Sam annuì. – Ha salvato molte vite quella notte. Inclusa la mia –

Per qualche attimo rimasero tutti in silenzio. Sam abbassò la testa, sembrando più esausto che mai.

- Lo sappiamo, - fu Diana a parlare. – Sappiamo che Aurora è una brava persona –

- Ma certo! – esclamò Jonah. – Pensavi che le avremmo voltato le spalle solo per suo padre? –

- Non giudichiamo le persone dai loro genitori, - affermò Harry. Aveva perso il conto di quanti ragazzi figli di Mangiamorte avevano combattuto al suo fianco nella battaglia finale di Hogwarts. E quanti di loro erano morti per questo…

- Sarebbe davvero ipocrita, da parte mia, - confermò Diana. Il suo solito tono indifferente aveva una sfumatura esasperata.

Le loro parole sembrarono rassicurare enormemente Sam, a giudicare dalla tensione che lasciò le sue spalle.



Prima di rendersene conto, Aurora era nel distretto, a camminare verso l’ufficio di Sam. Gli altri Sandman non erano ancora tornati, ma a lei non importava. Riusciva a pensare solo ad una cosa. E i minuti passati sulla panchina non erano riuscita a distoglierla dalla sua decisione.

Aveva bisogno di risposte.

Aprì la porta dell’ufficio di Sam, si diresse subito verso il caminetto e afferrò una manciata di metro-polvere.

Era una pessima idea. Al momento era vulnerabile, sconvolta, arrabbiata, spaventata. Non avrebbe avuto il controllo. Non sapeva cosa sarebbe potuto succedere.

Non dovresti andare, provò a convincerla una vocina nella sua mente. Una vocina che sembrava un po’ Sam, un po’ Hermione.

Fai un respiro profondo. Riprendi il controllo. Pensaci con più lucidità.

Lo sapeva. Sapeva che era la cosa giusta da fare, la cosa migliore, la cosa sensata.

Ma… Aveva bisogno di risposte.

Entrò nel caminetto. - Bentley Psychiatric Hospital – ordinò, gettando la metro-polvere ai suoi piedi. Una fiammata verde la avvolse e presto si ritrovò ad inciampare all’ingresso dell’ospedale psichiatrico.

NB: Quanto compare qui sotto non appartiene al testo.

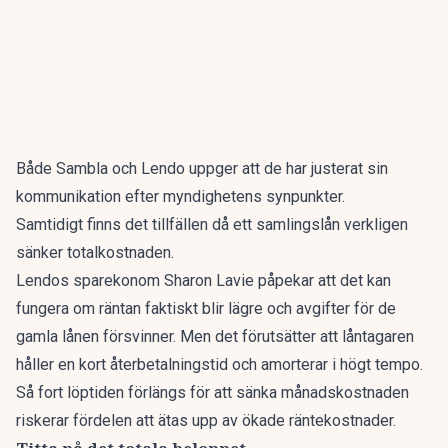
Både Sambla och Lendo uppger att de har justerat sin
kommunikation efter myndighetens synpunkter.
Samtidigt finns det tillfällen då ett samlingslån verkligen
sänker totalkostnaden.
Lendos sparekonom Sharon Lavie påpekar att det kan
fungera om räntan faktiskt blir lägre och avgifter för de
gamla lånen försvinner. Men det förutsätter att låntagaren
håller en kort återbetalningstid och amorterar i högt tempo.
Så fort löptiden förlängs för att sänka månadskostnaden
riskerar fördelen att ätas upp av ökade räntekostnader.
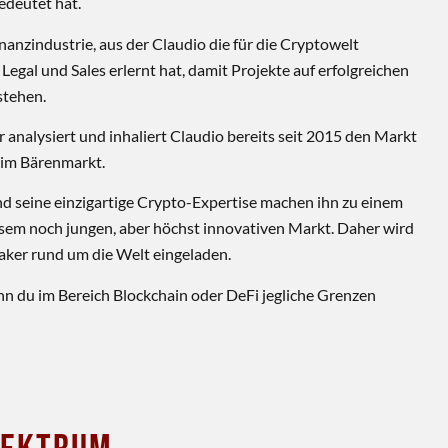
deutet hat.
nanzindustrie, aus der Claudio die für die Cryptowelt
 Legal und Sales erlernt hat, damit Projekte auf erfolgreichen
stehen.
 analysiert und inhaliert Claudio bereits seit 2015 den Markt
t im Bärenmarkt.
nd seine einzigartige Crypto-Expertise machen ihn zu einem
esem noch jungen, aber höchst innovativen Markt. Daher wird
eaker rund um die Welt eingeladen.
nn du im Bereich Blockchain oder DeFi jegliche Grenzen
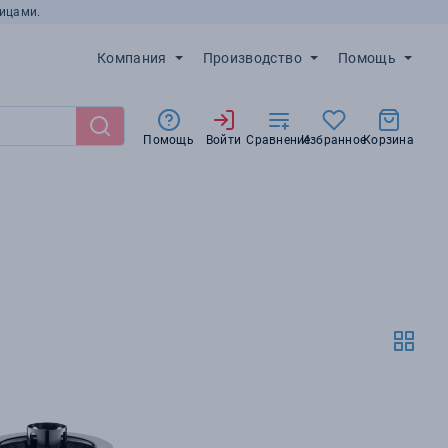
ицами.
Компания
Производство
Помощь
Помощь
Войти
Сравнение
Избранное
Корзина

Non ricordò di aver parlato con Maggie, né di aver rivolto la parola al signor Stevens. Tutto era avvolto da una sorta di nebbia, finché non si trovò davanti alla porta della cella di suo padre.

- Hai dieci minuti, - affermò il signor Stevens. – Non è orario di visite, perciò sii rapida –

Aurora rispose con un gesto secco della testa. La porta si aprì e lei entrò prima che potesse ripensarci.

La cella era avvolta nella penombra, la linea rossa da non superare solo una macchia indistinta sul pavimento. Il dottor Campbell era seduto sulla sua poltrona, posa rilassata, sorriso accogliente in volto.

- Bambina mia! – esclamò, il tono caloroso, gli occhi sorridenti. – Che bella sorpresa! Come è andato il caso? –

Per un attimo, Aurora non riuscì a parlare. Per un attimo, si chiese cosa diavolo ci facesse lì, a fare domande ad un narcisista psicopatico che amava manipolare le persone e danzare attorno alla verità con labirinti di parole.

Il dottor Campbell la guardò con più attenzione. – Oh, tesoro, - si alzò dalla poltrona. – Sembri sconvolta, stai bene? –

Aurora si trattenne a stento dal ridere. – Ho delle domande -

- Ma certo -. Un sorriso disponibile, aperto. – Chiedi pure, bambina mia. Qualunque cosa –

- Cos’è successo alla ragazza del seminterrato? –

Per un momento, il sorriso si congelò sul volto di suo padre, poi lasciò andare un sospiro.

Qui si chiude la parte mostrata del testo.